Problem description
Filter the entries for lines with the word "driven".

# # #

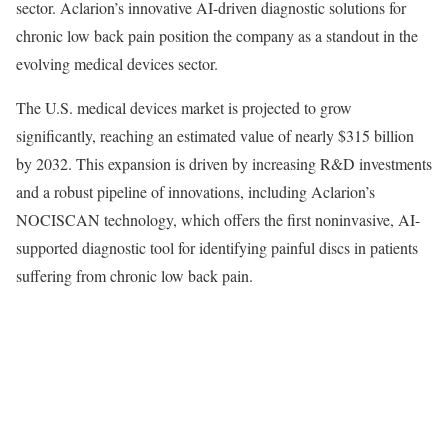
sector. Aclarion’s innovative AI-driven diagnostic solutions for
chronic low back pain position the company as a standout in the
evolving medical devices sector.
The U.S. medical devices market is projected to grow
significantly, reaching an estimated value of nearly $315 billion
by 2032. This expansion is driven by increasing R&D investments
and a robust pipeline of innovations, including Aclarion’s
NOCISCAN technology, which offers the first noninvasive, AI-
supported diagnostic tool for identifying painful discs in patients
suffering from chronic low back pain.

# # #

Solution below
sector. Aclarion’s innovative AI-driven diagnostic solutions for
by 2032. This expansion is driven by increasing R&D investments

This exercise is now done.